Three things we have learned from Jeffrey v British Council

Employers who recruit staff in the UK but employ them overseas could face actions under domestic tribunals in the event of an employment dispute, writes Aaron Hayward, an employment law specialist at DJM Solicitors.

A recent ruling by the Employment Appeal Tribunal (EAT) in the case of Jeffrey v the British Council confirmed that a Bangladesh-based employee could bring claims to the UK Employment Tribunal.

Mr Jeffrey was employed by the British Council to manage a teaching centre in Bangladesh but resigned and brought claims under the Employment Rights Act 1996 and the Equality Act 2010 in the UK Employment Tribunal.

The ET rejected the claims on the grounds he was working outside the UK and it was outside its jurisdiction.

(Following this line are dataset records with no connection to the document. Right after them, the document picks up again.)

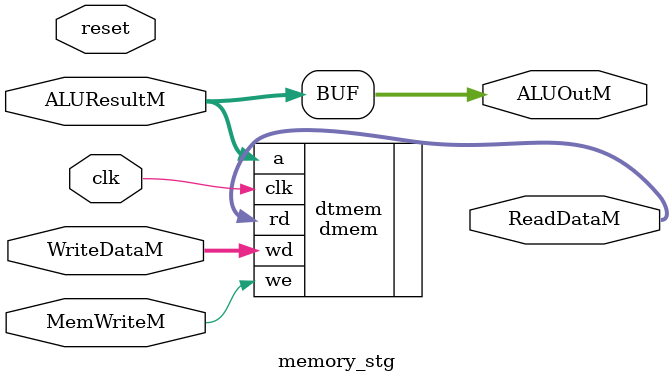
<source format=v>
`timescale 1ns / 1ps

module memory_stg(
    clk,
    reset, 
    MemWriteM,
    ALUResultM, 
    WriteDataM, 
    ALUOutM, 
    ReadDataM
    );
    
input wire clk;
input wire reset;
input wire MemWriteM;
input wire [31:0] ALUResultM;
input wire [31:0] WriteDataM;
output wire [31:0] ALUOutM;
output wire [31:0] ReadDataM;
    
dmem dtmem(
    .clk(clk),
    .we(MemWriteM),
    .a(ALUResultM),
    .wd(WriteDataM),
    .rd(ReadDataM)
);

assign ALUOutM = ALUResultM;

endmodule

</source>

The general rule is that the place of employment determines which laws apply.

But the claimant appealed to the EAT and this was upheld on the grounds that he could demonstrate an “overwhelmingly stronger connection” with UK employment law than any other system.

The case could have repercussions for other UK-based employers with expatriate employees.

Here are three things we learned:

The connection to the UK has to be strong

A case will usually only be allowed if the connection to the UK is especially strong. Lord Hope already set out this precedent in a Supreme Court judgment in 2012.

In the Jeffrey v British Council case the EAT took five factors into account:

Mr Jeffrey was a UK citizen recruited in the UK to work for a UK organisation.

His contract of employment provided for English law to be applicable.

Mr Jeffrey was entitled to a Civil Service pension.

His salary was subject to a notional deduction for UK income tax.

The British Council is a public body that has an important place in British public life.

The judgment shows that even employees that are considered “truly expatriate” (i.e. those who live and work abroad) may fall under UK employment law. However, there were two features of Mr Jeffrey’s contract that the EAT remarked upon – the fact that Mr Jeffrey was paid in sterling and that was entitled to a civil service pension. Both of these were considered exceptional to find in the contract of an expatriate employee.

Non-government employers may be included

As mentioned in the previous point, although the British Council is not a direct part of the UK government, the EAT considered it to be a “non departmental public body” that plays an important role in the life of the nation.

That opens up the possibility that a large number of non-government employers could be considered important enough in public life to constitute a strong UK connection in future cases.

It would be good practice for employers that could be affected by this to review their policies and procedures.

Employers should make their contracts clear

Employers with expatriate employees should make sure their contracts clearly set out which legal system will govern and regulate the employment relationship. While most will want the familiarity of the UK system, that may not be desirable or even practical in every case. Legal advice should be sought if needed.